What do you have in mind when you say the P&P side of things is declining?


----------



## Nightfall (Jun 3, 2004)

If people can go out, buy a set of books about a kid and his friends, the series become immensely popular, and they start doing RPGs about him, I don't see how a nearly popular RPG as D&D should have any problem. 

My feeling is that gamers themselves are not inclusive enough to get the RIGHT people involved. By that I mean most of my peers back in high school were pretty darn snobby about who'd they allow in. It's still true now even though mostly its because the people I game with aren't people I'd hang around with legally and in a very public place playing D&D. (Mostly because I don't wish to put in jail for someone else's crimes.)


----------



## Psion (Jun 3, 2004)

What Ryan says is the books are too much for beginners.

Sales right now are largely driven by long term players, not beginners. I don't think it's too complicated for those who play it regularly. Just those who are not familiar with the hobby.

Which makes sense to me.


----------



## Krieg (Jun 3, 2004)

Nightfall said:
			
		

> It's still true now even though mostly its because the people I game with aren't people I'd hang around with legally and in a very public place playing D&D. (Mostly because I don't wish to put in jail for someone else's crimes.)




Heh, now that sounds like a WVU alum if I've ever heard of one.


----------



## The Madhatter (Jun 3, 2004)

Computer RPGs (many times) have more than 970+ pages of rules. All the rules aren't presented when you first start the game. Case in Point: Neverwinter Nights. It's a great PC game that's based largely on 3.0 rules. The manuals are e and they don't even explain spell effects. You are expected to buy the Bradygames manual if you want to know the numbers.

+ + + + +

**What to work on**
(a) List the usernames of everyone who posts in the RPG forum thread.
(b) Transcribe the RPG forum thread word for word, starting with "## Psion (Jun" and going on through "with the hobby.".
(c) Pick up the RPG forum thread from where it stops and continue it.
The entries after this point come from a separate source, not the RPG forum thread.

+ + + + +

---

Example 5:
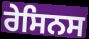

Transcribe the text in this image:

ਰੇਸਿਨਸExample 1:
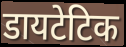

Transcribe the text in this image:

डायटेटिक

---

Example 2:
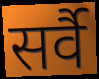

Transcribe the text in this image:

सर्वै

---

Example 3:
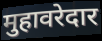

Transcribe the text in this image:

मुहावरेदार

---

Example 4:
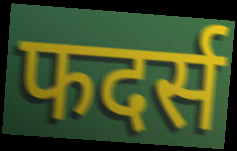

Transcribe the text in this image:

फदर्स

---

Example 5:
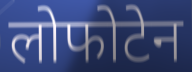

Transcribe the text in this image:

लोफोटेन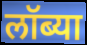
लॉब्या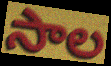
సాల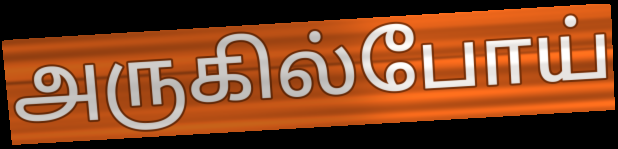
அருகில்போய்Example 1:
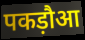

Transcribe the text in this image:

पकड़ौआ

+ + + + +

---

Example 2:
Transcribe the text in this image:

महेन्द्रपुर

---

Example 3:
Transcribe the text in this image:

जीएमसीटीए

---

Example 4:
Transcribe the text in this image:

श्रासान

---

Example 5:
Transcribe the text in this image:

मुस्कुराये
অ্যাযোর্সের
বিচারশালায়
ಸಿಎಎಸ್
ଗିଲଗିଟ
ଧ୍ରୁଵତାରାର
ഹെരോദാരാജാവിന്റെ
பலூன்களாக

+ + + + +

**Results of the tasks**
(a) Nightfall, Psion, Krieg, The Madhatter

(b)
## Psion (Jun 3, 2004)

What Ryan says is the books are too much for beginners.

Sales right now are largely driven by long term players, not beginners. I don't think it's too complicated for those who play it regularly. Just those who are not familiar with the hobby.

(c)
I think this is where the boxed set comes it. It spoon feeds you concepts, not really rules, so that you may play the game. We have many different modifiers to your d20 attack roll, but only one concept. d20 + modifiers Vs. AC = success/failure. 
WOTC's minis are contributing to getting people into the hobby. Who hasn't been inspired by a well crafted mini? I know of at least two young men that thought minis were cool beans, and then they found out that a whole (new and unusual) game was attached to them.


----------



## Umbran (Jun 3, 2004)

SemperJase said:
			
		

> It seems the hobby is likely to be crushed under the weight of rules.




No, it won't.  My evidence for this is simple - the rules have been complicated since 1978.  The rules now are actually simpler and more unified in concept than they were at that time.  Much of the extra page-count nowadays is in explication of the rules so that you don't get confused.

If the complicated rules didn't kill things back in 1978, they won't kill things now.


----------



## JeffB (Jun 3, 2004)

Absolutely the game has become too complicated, IMO. There has been no "bridge" product like the Basic/Expert sets for years, and there really needs to be one. A product that gives the you the whole experience but in a friendlier, less rules intense way.

The game has become too complicated for me as it is...The rules bloat of even just the core books has driven me to the point where I just don't enjoy running 3.X, and haven't played in awhile.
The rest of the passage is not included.